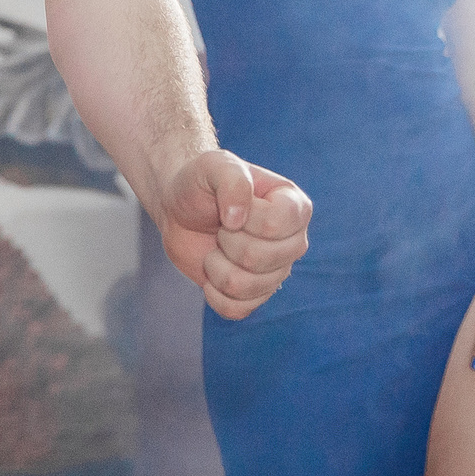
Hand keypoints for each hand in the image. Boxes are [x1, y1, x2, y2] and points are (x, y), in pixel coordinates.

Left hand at [157, 149, 311, 319]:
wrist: (179, 207)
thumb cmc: (201, 182)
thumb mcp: (213, 166)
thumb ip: (231, 180)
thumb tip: (237, 219)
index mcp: (295, 206)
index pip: (276, 224)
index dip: (245, 218)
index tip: (231, 206)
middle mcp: (293, 242)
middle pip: (260, 258)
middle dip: (227, 241)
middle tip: (221, 226)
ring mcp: (276, 271)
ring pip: (247, 287)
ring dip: (217, 266)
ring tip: (217, 247)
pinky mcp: (255, 295)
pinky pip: (238, 309)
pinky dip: (214, 293)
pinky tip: (211, 272)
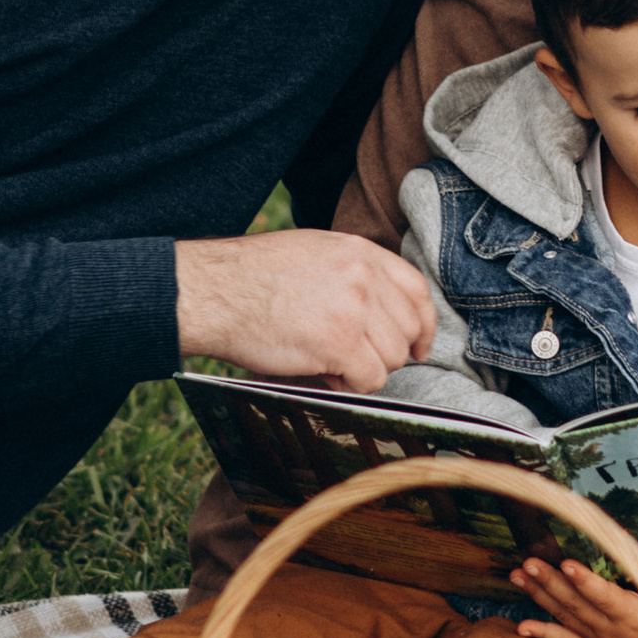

—————

▶ **WHAT IS EXPECTED**: Among the lines above, find those with the word "index". Copy them.

▶ **SOLUTION TO THE EXERCISE**:
index mcp: (295, 206)
index pip: (276, 224)
index dip: (245, 218)
index tip: (231, 206)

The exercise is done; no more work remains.